**RECORDS PROVIDED**.
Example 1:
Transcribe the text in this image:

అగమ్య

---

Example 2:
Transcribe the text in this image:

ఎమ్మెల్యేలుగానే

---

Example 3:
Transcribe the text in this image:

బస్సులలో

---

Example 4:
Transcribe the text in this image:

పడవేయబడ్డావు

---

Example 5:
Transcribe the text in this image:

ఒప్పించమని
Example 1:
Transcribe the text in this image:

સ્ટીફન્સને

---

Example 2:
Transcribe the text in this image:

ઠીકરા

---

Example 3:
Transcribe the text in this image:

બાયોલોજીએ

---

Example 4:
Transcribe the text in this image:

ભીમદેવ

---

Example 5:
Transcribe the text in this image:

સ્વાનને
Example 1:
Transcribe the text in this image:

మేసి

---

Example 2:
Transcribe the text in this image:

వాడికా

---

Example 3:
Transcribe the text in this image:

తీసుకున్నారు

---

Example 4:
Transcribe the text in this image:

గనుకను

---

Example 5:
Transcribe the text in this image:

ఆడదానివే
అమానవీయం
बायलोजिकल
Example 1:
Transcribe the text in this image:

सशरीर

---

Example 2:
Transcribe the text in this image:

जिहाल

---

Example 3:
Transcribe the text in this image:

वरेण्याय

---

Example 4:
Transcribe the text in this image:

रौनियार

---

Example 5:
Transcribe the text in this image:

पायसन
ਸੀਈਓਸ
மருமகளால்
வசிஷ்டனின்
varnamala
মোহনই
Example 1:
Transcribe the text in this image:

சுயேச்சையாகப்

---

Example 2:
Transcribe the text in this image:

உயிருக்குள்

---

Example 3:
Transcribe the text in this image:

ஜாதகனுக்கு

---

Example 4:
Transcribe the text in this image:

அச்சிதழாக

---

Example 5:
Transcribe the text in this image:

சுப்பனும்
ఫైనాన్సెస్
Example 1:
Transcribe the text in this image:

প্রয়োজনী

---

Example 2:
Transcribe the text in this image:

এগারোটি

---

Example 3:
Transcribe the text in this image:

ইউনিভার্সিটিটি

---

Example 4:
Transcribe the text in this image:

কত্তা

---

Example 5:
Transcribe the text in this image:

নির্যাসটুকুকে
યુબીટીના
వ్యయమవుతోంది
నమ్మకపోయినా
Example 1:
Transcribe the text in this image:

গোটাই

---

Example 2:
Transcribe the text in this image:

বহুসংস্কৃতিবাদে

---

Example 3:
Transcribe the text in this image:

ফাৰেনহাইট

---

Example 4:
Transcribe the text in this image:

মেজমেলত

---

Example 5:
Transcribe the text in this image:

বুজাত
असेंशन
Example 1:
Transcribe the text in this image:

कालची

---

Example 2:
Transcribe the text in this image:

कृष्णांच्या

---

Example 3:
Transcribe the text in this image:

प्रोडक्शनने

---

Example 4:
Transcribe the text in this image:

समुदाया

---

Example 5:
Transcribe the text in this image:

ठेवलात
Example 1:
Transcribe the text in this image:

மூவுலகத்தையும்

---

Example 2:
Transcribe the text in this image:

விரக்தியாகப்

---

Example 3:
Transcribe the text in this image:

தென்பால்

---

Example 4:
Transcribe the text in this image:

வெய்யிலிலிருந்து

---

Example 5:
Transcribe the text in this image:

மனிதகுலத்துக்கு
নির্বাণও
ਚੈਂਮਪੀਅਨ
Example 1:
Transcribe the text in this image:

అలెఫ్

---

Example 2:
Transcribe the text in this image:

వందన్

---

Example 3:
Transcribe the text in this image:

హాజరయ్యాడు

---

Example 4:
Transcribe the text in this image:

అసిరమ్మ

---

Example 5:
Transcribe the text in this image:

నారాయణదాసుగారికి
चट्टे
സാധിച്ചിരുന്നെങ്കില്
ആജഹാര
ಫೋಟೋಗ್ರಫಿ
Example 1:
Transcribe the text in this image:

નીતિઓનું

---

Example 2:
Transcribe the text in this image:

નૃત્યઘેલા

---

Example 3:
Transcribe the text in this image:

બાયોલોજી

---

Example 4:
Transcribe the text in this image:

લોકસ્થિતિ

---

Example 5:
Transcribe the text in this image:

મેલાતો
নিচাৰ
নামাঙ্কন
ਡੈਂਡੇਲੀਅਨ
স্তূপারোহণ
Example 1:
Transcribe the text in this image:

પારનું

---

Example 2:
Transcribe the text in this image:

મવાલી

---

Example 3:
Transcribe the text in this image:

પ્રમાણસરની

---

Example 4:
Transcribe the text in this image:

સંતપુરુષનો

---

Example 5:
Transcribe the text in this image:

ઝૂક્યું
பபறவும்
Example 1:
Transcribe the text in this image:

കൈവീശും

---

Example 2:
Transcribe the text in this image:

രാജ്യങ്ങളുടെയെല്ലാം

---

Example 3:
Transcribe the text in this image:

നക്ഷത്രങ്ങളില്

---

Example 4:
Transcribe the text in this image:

**YOUR TASK**. The entries above are to be retyped exactly.

**RESPONSE AREA**.
Example 1:
Transcribe the text in this image:

అగమ్య

---

Example 2:
Transcribe the text in this image:

ఎమ్మెల్యేలుగానే

---

Example 3:
Transcribe the text in this image:

బస్సులలో

---

Example 4:
Transcribe the text in this image:

పడవేయబడ్డావు

---

Example 5:
Transcribe the text in this image:

ఒప్పించమని
Example 1:
Transcribe the text in this image:

સ્ટીફન્સને

---

Example 2:
Transcribe the text in this image:

ઠીકરા

---

Example 3:
Transcribe the text in this image:

બાયોલોજીએ

---

Example 4:
Transcribe the text in this image:

ભીમદેવ

---

Example 5:
Transcribe the text in this image:

સ્વાનને
Example 1:
Transcribe the text in this image:

మేసి

---

Example 2:
Transcribe the text in this image:

వాడికా

---

Example 3:
Transcribe the text in this image:

తీసుకున్నారు

---

Example 4:
Transcribe the text in this image:

గనుకను

---

Example 5:
Transcribe the text in this image:

ఆడదానివే
అమానవీయం
बायलोजिकल
Example 1:
Transcribe the text in this image:

सशरीर

---

Example 2:
Transcribe the text in this image:

जिहाल

---

Example 3:
Transcribe the text in this image:

वरेण्याय

---

Example 4:
Transcribe the text in this image:

रौनियार

---

Example 5:
Transcribe the text in this image:

पायसन
ਸੀਈਓਸ
மருமகளால்
வசிஷ்டனின்
varnamala
মোহনই
Example 1:
Transcribe the text in this image:

சுயேச்சையாகப்

---

Example 2:
Transcribe the text in this image:

உயிருக்குள்

---

Example 3:
Transcribe the text in this image:

ஜாதகனுக்கு

---

Example 4:
Transcribe the text in this image:

அச்சிதழாக

---

Example 5:
Transcribe the text in this image:

சுப்பனும்
ఫైనాన్సెస్
Example 1:
Transcribe the text in this image:

প্রয়োজনী

---

Example 2:
Transcribe the text in this image:

এগারোটি

---

Example 3:
Transcribe the text in this image:

ইউনিভার্সিটিটি

---

Example 4:
Transcribe the text in this image:

কত্তা

---

Example 5:
Transcribe the text in this image:

নির্যাসটুকুকে
યુબીટીના
వ్యయమవుతోంది
నమ్మకపోయినా
Example 1:
Transcribe the text in this image:

গোটাই

---

Example 2:
Transcribe the text in this image:

বহুসংস্কৃতিবাদে

---

Example 3:
Transcribe the text in this image:

ফাৰেনহাইট

---

Example 4:
Transcribe the text in this image:

মেজমেলত

---

Example 5:
Transcribe the text in this image:

বুজাত
असेंशन
Example 1:
Transcribe the text in this image:

कालची

---

Example 2:
Transcribe the text in this image:

कृष्णांच्या

---

Example 3:
Transcribe the text in this image:

प्रोडक्शनने

---

Example 4:
Transcribe the text in this image:

समुदाया

---

Example 5:
Transcribe the text in this image:

ठेवलात
Example 1:
Transcribe the text in this image:

மூவுலகத்தையும்

---

Example 2:
Transcribe the text in this image:

விரக்தியாகப்

---

Example 3:
Transcribe the text in this image:

தென்பால்

---

Example 4:
Transcribe the text in this image:

வெய்யிலிலிருந்து

---

Example 5:
Transcribe the text in this image:

மனிதகுலத்துக்கு
নির্বাণও
ਚੈਂਮਪੀਅਨ
Example 1:
Transcribe the text in this image:

అలెఫ్

---

Example 2:
Transcribe the text in this image:

వందన్

---

Example 3:
Transcribe the text in this image:

హాజరయ్యాడు

---

Example 4:
Transcribe the text in this image:

అసిరమ్మ

---

Example 5:
Transcribe the text in this image:

నారాయణదాసుగారికి
चट्टे
സാധിച്ചിരുന്നെങ്കില്
ആജഹാര
ಫೋಟೋಗ್ರಫಿ
Example 1:
Transcribe the text in this image:

નીતિઓનું

---

Example 2:
Transcribe the text in this image:

નૃત્યઘેલા

---

Example 3:
Transcribe the text in this image:

બાયોલોજી

---

Example 4:
Transcribe the text in this image:

લોકસ્થિતિ

---

Example 5:
Transcribe the text in this image:

મેલાતો
নিচাৰ
নামাঙ্কন
ਡੈਂਡੇਲੀਅਨ
স্তূপারোহণ
Example 1:
Transcribe the text in this image:

પારનું

---

Example 2:
Transcribe the text in this image:

મવાલી

---

Example 3:
Transcribe the text in this image:

પ્રમાણસરની

---

Example 4:
Transcribe the text in this image:

સંતપુરુષનો

---

Example 5:
Transcribe the text in this image:

ઝૂક્યું
பபறவும்
Example 1:
Transcribe the text in this image:

കൈവീശും

---

Example 2:
Transcribe the text in this image:

രാജ്യങ്ങളുടെയെല്ലാം

---

Example 3:
Transcribe the text in this image:

നക്ഷത്രങ്ങളില്

---

Example 4:
Transcribe the text in this image:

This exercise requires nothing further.